20-year old Russian Olympian Daria K. Ustinova is training with Team Elite in San Diego and will race 2 meets in the United States before returning home to race in April’s Russian National Championships and World Championship Trials.
The 20-year old Ustinova has joined David Marsh‘s professional training group, based out of UCSD in San Diego. She had been training at USC in Los Angeles late last year, but has spent the last month further south.
Ustinova, not to be confused with Russia’s Youth Olympic medalist by the same name (differentiated by the K. as the middle initial), swam at the 2016 Olympic Games in the 100 and 20 backstroke, missing the semi-finals in the former but placing 4th in the latter.
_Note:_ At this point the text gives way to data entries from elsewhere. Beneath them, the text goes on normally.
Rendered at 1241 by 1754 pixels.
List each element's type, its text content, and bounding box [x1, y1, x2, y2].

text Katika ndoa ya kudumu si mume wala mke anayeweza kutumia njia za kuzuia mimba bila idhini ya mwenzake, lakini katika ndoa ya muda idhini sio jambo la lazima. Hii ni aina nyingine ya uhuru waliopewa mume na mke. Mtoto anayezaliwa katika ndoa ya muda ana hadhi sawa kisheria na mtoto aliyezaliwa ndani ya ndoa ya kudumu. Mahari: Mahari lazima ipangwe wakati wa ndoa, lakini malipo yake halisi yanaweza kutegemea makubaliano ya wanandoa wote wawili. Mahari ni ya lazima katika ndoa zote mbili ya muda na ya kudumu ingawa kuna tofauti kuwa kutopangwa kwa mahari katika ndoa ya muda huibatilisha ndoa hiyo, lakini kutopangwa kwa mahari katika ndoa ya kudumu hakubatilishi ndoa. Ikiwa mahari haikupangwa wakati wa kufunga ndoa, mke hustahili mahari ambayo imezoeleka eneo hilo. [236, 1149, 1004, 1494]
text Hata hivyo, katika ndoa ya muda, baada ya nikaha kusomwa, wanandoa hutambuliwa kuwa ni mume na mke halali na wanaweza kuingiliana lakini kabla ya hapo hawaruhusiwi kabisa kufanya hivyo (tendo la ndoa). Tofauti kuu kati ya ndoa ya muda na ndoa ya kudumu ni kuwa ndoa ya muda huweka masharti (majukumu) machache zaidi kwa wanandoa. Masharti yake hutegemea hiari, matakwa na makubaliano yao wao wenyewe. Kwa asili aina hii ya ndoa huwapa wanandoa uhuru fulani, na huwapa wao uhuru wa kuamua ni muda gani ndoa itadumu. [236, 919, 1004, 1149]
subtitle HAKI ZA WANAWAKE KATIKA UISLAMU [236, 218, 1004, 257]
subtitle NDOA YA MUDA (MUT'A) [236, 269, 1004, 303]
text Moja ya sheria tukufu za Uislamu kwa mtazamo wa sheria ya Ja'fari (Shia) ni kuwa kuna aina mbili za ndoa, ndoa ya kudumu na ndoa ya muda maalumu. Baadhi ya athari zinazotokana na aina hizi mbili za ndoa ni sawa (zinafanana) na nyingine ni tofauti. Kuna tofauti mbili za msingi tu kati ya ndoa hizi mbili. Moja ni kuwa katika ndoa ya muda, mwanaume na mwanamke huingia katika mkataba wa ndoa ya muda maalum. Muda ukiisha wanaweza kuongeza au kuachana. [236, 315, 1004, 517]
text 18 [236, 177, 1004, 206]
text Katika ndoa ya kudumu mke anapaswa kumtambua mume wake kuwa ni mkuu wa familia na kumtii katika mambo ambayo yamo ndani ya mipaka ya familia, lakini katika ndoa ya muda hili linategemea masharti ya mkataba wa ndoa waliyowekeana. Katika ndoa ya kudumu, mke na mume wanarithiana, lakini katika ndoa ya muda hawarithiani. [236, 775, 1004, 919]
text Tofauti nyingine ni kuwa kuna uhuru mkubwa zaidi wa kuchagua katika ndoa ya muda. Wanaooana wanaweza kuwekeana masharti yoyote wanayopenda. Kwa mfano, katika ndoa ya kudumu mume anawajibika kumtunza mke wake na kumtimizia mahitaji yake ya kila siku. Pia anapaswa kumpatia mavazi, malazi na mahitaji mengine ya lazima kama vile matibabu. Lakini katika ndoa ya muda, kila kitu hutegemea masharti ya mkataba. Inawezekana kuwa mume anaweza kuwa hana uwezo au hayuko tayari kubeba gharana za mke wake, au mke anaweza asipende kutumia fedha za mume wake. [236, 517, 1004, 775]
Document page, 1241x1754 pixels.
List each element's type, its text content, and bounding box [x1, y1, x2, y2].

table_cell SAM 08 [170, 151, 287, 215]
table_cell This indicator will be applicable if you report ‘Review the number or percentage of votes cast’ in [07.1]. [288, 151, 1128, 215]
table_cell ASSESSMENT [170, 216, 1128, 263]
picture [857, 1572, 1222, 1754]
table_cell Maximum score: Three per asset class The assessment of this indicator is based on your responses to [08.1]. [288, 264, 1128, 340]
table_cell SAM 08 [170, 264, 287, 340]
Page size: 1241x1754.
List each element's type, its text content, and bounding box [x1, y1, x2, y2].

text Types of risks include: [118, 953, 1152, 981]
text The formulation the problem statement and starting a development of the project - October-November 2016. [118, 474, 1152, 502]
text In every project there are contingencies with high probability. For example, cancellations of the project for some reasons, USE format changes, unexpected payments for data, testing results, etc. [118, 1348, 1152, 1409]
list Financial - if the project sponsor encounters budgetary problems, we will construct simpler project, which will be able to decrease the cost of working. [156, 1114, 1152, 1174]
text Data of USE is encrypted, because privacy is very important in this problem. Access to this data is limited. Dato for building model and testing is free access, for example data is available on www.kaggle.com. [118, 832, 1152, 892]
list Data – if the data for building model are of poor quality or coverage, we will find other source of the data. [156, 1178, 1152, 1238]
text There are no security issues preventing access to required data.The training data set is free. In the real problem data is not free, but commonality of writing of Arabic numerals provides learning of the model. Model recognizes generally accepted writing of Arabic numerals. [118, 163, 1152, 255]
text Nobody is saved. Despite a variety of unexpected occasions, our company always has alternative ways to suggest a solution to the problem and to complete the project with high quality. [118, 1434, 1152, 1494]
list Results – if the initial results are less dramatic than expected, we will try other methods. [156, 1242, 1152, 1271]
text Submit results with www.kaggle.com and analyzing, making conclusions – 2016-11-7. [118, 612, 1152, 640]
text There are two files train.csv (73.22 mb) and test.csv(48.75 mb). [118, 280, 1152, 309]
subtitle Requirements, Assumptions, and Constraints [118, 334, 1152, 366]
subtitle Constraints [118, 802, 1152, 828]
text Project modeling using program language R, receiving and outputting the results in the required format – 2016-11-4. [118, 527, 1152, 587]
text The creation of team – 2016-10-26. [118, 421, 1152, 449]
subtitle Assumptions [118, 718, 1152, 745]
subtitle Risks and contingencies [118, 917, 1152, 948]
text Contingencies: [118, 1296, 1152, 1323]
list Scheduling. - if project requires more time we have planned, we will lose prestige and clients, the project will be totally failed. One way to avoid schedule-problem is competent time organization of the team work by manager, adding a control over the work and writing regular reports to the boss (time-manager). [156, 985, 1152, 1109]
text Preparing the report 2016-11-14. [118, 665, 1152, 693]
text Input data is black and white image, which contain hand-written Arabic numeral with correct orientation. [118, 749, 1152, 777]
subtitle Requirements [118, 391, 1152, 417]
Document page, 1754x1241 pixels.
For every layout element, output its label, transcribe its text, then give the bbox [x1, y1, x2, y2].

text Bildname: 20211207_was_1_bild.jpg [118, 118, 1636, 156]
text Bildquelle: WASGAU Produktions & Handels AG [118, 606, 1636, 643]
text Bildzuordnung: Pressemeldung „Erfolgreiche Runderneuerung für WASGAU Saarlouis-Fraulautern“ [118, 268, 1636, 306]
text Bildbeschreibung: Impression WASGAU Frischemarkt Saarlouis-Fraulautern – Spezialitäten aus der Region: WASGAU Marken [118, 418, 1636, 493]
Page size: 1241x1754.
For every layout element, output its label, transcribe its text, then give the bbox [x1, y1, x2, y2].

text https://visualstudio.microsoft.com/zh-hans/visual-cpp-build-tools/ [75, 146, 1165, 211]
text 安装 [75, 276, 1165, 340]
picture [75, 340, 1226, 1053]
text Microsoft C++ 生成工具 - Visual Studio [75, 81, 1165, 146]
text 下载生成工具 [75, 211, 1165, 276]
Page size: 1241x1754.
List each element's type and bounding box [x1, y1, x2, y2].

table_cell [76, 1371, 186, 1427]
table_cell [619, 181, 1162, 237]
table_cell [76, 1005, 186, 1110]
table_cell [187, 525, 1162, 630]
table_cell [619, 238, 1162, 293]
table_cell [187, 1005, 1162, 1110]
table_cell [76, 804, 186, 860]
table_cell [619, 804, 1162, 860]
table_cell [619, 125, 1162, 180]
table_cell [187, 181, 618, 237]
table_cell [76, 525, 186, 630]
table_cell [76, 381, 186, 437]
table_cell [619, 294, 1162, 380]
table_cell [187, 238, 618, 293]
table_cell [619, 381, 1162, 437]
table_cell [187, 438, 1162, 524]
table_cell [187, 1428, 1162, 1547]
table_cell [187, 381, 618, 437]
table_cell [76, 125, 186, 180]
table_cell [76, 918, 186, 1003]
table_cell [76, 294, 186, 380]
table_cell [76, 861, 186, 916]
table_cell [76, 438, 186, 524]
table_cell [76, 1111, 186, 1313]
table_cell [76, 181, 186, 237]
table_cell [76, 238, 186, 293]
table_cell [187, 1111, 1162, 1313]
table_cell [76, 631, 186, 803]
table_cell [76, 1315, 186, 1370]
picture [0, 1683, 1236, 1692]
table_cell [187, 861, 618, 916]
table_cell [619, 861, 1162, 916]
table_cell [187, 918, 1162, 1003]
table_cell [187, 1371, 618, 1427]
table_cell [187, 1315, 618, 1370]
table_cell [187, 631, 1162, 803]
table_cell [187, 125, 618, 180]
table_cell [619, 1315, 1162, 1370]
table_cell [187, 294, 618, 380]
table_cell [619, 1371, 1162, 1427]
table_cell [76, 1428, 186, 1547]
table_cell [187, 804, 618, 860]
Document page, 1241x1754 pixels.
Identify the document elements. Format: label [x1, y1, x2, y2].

She almost wasn’t able to swim that meet when an IOC crackdown on Russians who had previously been sanctioned for doping violations initially barred her from competing at the Olympics, though she won a last-minute appeal with the CAS to swim. When she was 14, she was given a ‘reprimand’ for a doping rules violation, without many details released, and the McLaren Report later named her as one of a group of athletes who may have benefited from a program that made positive tests disappear.
This adds another international-caliber backstroker to the group, alongside 100 backstroke World Record holder Kathleen Baker, who is now in San Diego full time; American and World Record holder Ali DeLoof, who took 4 medals at the 2016 World Short Course Championships; and 3-time Olympic medalist Ryosuke Irie of Japan.
Ustinova is expected to race 2 meets in the US, one short course in Coronado and one long course at the PSS – Des Moines, before April’s Russian National Championship begin.
I’ve always admired Dave Marsh for his “zero tolerance” policy toward coaching dopers. I hope he has some good assurances that Ustinova is clean.
It’s hard to know about the disappearing false positives stuff. That whole thing is still murky.
However, whatever doping violation she committed at 14…was either 1) exacted upon her by an adult who belongs in jail, or 2) was probably a violation of ignorance of some kind.
I bet if you tested every 14 year old swimmer in the United States or Russia or the UK or wherever, a whole lot of them would have doping violations for totally innocent actions – most of which could be handled with TUEs.
Whether it was intentional or not, any 14-year old who commits a doping rules has my sympathy, not my ire.